◆ **Problem details**: Write out each line of the entries exactly, starting at the first and finishing with the line that contains "Abraham M. Asmare et al. ,Vol. 3, No. 3".

[Saved data entries]
▶

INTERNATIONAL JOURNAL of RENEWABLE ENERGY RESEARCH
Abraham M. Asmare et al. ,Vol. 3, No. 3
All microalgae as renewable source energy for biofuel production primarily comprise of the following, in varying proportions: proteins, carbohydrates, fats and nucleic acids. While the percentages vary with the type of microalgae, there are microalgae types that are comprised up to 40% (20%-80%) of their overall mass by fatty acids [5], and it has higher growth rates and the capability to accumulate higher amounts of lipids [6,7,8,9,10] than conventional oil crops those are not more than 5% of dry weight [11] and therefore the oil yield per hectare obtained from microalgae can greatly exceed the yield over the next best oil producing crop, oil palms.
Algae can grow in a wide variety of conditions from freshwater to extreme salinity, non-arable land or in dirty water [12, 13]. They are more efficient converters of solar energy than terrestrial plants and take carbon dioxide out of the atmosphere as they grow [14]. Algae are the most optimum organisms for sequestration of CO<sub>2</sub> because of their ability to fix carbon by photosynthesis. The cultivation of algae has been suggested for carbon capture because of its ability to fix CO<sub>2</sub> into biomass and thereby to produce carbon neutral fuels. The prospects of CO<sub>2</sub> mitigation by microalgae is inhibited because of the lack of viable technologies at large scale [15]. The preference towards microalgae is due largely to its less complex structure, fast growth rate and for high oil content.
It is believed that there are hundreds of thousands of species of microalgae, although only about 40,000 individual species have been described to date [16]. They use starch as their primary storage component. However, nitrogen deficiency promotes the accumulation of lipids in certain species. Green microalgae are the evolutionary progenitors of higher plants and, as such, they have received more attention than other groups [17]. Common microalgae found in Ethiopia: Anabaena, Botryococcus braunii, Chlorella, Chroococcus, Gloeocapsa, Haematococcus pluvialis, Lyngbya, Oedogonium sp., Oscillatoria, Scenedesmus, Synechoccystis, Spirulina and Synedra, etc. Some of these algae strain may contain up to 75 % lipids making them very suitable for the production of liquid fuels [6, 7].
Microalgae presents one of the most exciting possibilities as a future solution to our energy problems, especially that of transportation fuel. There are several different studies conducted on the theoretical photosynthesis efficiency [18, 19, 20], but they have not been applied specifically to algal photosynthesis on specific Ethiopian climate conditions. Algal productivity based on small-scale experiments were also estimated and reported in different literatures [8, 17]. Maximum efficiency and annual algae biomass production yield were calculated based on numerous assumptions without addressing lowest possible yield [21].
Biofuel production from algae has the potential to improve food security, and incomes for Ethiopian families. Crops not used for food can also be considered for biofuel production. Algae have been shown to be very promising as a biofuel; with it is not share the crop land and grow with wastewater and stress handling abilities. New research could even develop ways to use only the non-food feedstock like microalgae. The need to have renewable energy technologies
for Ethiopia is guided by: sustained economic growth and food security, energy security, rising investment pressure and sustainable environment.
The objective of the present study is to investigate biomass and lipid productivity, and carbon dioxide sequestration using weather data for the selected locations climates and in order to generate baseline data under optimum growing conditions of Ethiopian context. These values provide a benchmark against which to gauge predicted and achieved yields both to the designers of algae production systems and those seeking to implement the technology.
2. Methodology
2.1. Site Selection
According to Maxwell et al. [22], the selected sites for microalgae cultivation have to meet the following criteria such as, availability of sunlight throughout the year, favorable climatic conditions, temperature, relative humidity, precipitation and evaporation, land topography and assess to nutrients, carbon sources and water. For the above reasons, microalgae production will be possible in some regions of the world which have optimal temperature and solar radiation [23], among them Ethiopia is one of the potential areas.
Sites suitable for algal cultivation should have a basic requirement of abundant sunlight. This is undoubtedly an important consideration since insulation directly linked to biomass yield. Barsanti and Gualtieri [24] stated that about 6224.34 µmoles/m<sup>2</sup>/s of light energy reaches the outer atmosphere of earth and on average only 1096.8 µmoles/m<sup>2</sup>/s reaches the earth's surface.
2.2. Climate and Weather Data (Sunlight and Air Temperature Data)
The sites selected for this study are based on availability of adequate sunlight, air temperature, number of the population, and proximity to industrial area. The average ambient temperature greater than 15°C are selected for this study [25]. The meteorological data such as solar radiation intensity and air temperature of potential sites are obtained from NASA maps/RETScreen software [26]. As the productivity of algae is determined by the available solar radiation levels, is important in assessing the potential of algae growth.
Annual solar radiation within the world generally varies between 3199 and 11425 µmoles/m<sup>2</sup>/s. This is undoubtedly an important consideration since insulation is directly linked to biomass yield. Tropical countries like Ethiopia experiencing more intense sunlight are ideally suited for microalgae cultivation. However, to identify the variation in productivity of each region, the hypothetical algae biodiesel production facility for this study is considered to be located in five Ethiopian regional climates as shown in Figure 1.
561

◀

◆ **Response to this task**:
INTERNATIONAL JOURNAL of RENEWABLE ENERGY RESEARCH
Abraham M. Asmare et al. ,Vol. 3, No. 3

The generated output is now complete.